I was at Drumirril in Monaghan at the weekend, where there are a whole wodge of panels with over 70 cup and ring motifs in total. The farmer would only give me directions to one panel :-(

Anyway, he mentioned that a team had been surveying the area (for the first time ever) over the summer and had also dug some test trenches aound the carvings. They found stuff datable to the early Neolithic! as well as some later stuff.

An article in the winter 2003 Archaeology Ireland (which I only got today) features a mini write-up about the dig, but it's not amazing. It does mention, however, an article in the Cambridge Archaeological Journal 1 (1998) that also proposes Neolithic dates for a lot of UK & Irish rock art.

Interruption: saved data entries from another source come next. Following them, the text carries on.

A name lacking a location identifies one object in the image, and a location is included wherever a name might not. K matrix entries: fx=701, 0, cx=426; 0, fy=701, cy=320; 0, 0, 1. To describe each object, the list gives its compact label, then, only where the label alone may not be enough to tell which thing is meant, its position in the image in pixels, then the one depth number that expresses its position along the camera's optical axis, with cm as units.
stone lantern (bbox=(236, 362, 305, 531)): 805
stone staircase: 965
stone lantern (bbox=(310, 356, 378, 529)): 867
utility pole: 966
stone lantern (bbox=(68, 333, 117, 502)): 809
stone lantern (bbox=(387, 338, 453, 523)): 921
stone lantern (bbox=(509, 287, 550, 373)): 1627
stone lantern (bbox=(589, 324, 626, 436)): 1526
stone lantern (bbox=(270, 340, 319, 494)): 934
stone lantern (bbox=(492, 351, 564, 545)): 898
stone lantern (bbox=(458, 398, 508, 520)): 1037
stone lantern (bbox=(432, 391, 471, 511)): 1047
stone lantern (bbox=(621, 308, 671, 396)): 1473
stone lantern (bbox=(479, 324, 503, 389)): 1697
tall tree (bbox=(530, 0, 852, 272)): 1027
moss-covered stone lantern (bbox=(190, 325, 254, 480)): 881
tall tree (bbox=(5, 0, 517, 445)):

Does that show that the rock art is neolithic, though? It clearly demonstrates that the stone had significance in the early neolithic but the rock art may have come later, don't you think.

My own view, of course, is that cup-marks were made by tiny flying saucers in the Jurassic, and that this is why these stones caught our early neolithic ancestors' eyes.

Those rocks are amazing - one of my contributions can be the 'quack' explanations of why archaeologists &c argue so much - 'Crab' in the horoscope.

Try making a megalithic inch ruler - anything would be neater than this one http://www.themodernantiquarian.com/post/21366 - and fitting it to those panels another time. I think the unit is 0.814 imperial inches. For some reason or other I suspect that the Megalithic Inch was used in the Neolithic and we changed units with the Beaker People.

I used to be told that Global Warming was nonsense (in 1980) - all I'm saying is 'please try it'.